Sharron Angle, the Nevada GOP's candidate for Senate, is arguing that the government should cut unemployment benefits to get the jobless back to work. Angle has a reputation for taking this hard line: In the past, she has said the unemployed are "spoiled" by jobless benefits — which come from a federal insurance system, not a federal welfare program. Speaking with a local journalist, Jon Ralston, Angle said:

What has happened is the system of entitlement has caused us to have a spoilage with our ability to go out and get a job. … There are some jobs out there that are available. Because they have to enter at a lower grade and they cannot keep their unemployment, they have to make a choice now.

We're making them make a choice between unemployment benefits and going back to work and working up through the ranks of that job and actually building up a good wage again. …

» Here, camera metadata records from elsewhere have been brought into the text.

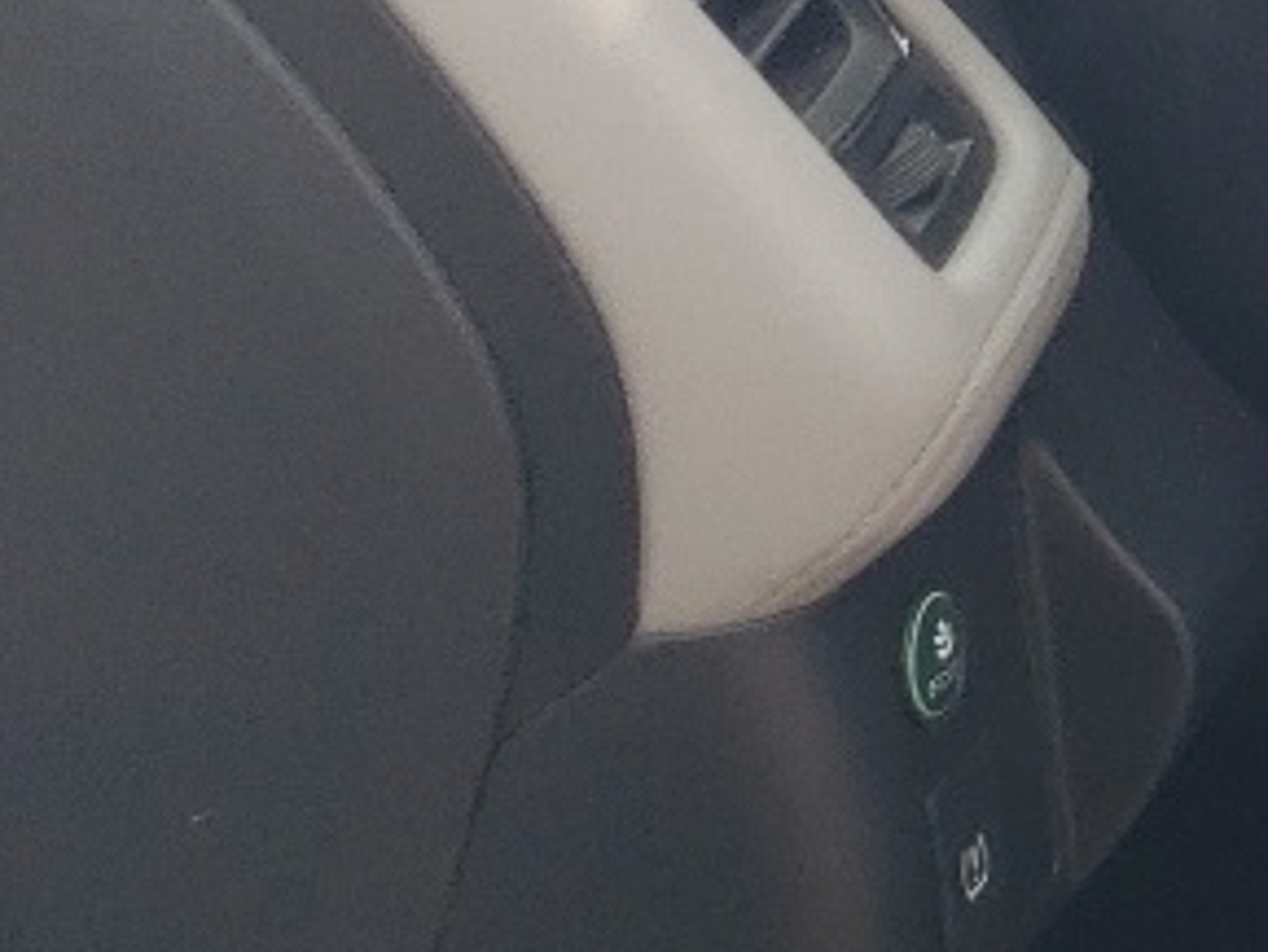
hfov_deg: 11.1
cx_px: 3216
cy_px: 110
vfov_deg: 10.3
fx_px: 5277
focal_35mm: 144
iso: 50
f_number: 1.5
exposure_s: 1/1000
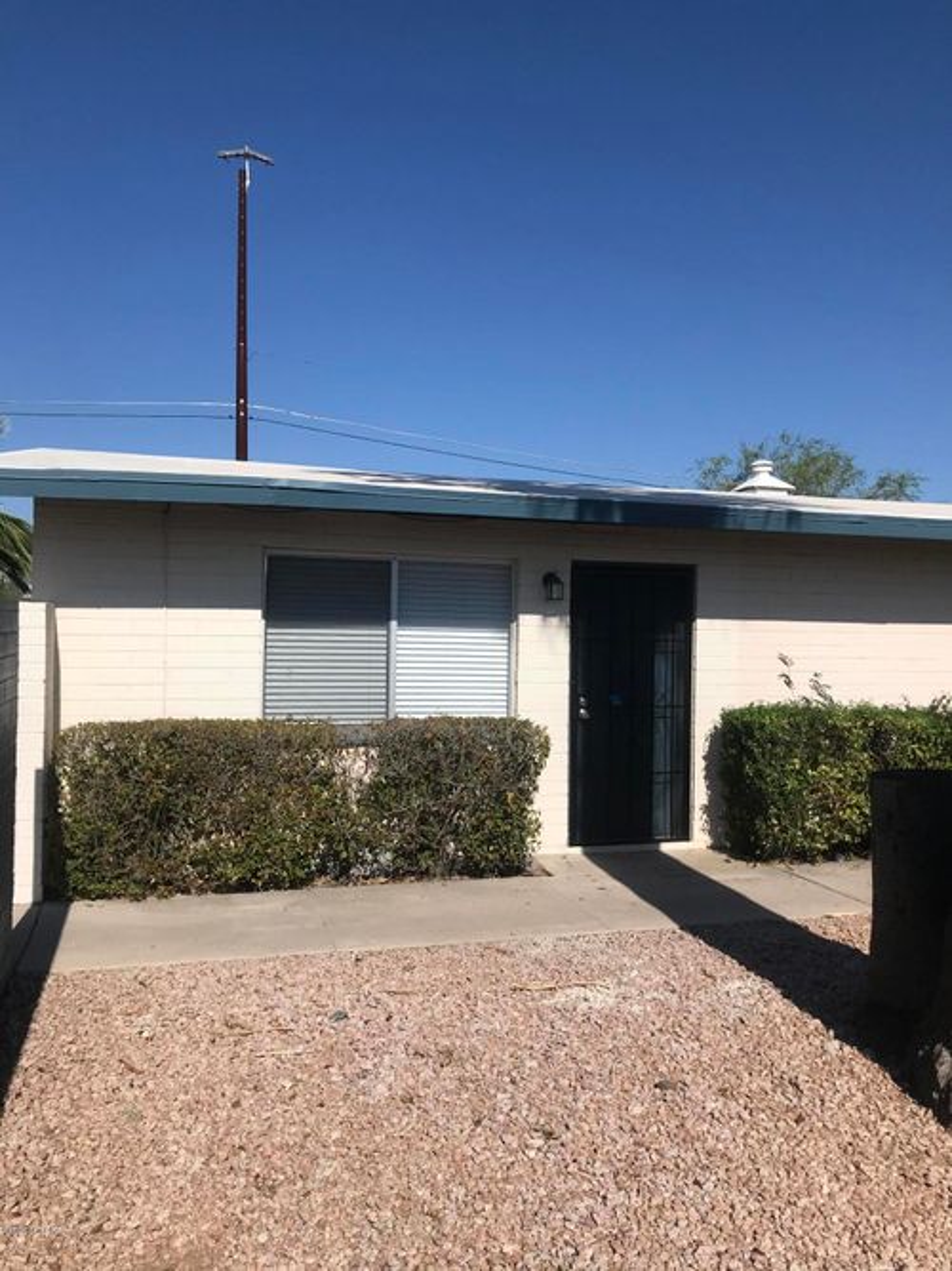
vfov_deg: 63.5
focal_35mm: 28
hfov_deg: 49.7
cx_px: 476
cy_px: 636
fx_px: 1027
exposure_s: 1/4808
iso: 20
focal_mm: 3.99
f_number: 1.8
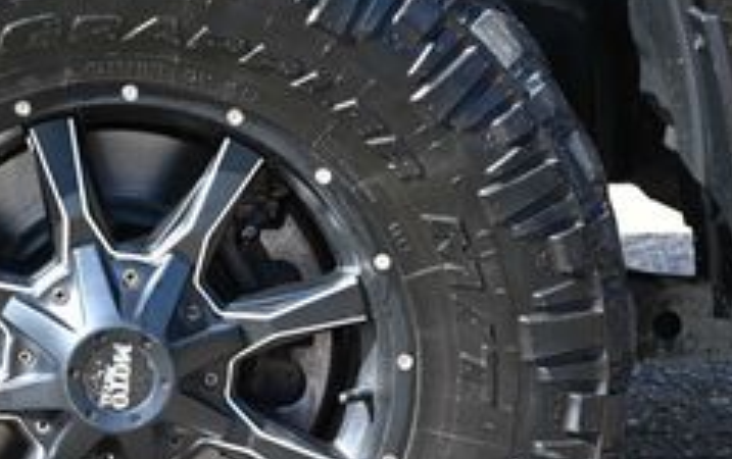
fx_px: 2776
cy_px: 366
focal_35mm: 139
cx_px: 260
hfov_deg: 15.0
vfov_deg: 9.4
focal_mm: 51
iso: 160
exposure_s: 1/80
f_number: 8
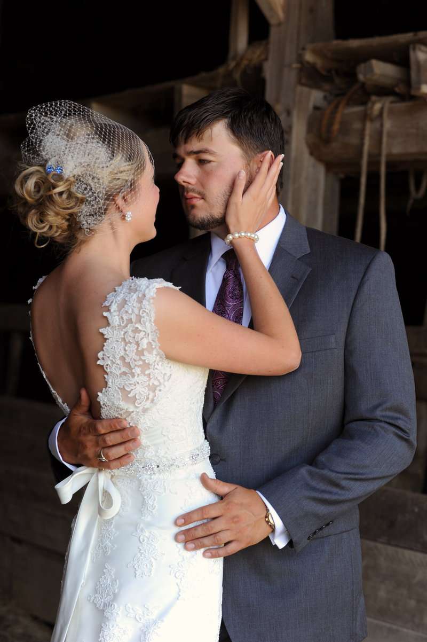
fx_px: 1247
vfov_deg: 28.9
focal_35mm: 70
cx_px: 214
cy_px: 321
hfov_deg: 19.4
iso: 400
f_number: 4.5
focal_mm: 70
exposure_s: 1/250
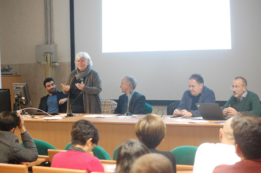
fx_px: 597
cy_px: 86
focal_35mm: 82
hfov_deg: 24.6
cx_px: 130
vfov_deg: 16.5
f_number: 4
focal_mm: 55
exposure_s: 1/50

What we need to do is make that unemployment benefit go down, not just completely remove the safety net from them while they go out and go to work.

As any unemployed person will tell you, jobless benefits generally aren't enough to live on — the average unemployment check is just $293 a week. Unemployed persons often cut back drastically, drawing down savings, selling their car or home and tapping into retirement accounts. The underlying issue here is that there aren't enough jobs for people who need them: There are 15 million unemployed persons in the United States, around five for each available position. Given those metrics, cutting benefits would just take away subsistence-level funds from the already financially stressed.

Angle's opponent, Sen. Harry Reid (D-Nev.), is today pushing for an extension of federal unemployment insurance benefits. More than 1.2 million Americans have lost jobless benefits since the end of May as Congress has failed to re-up the extension.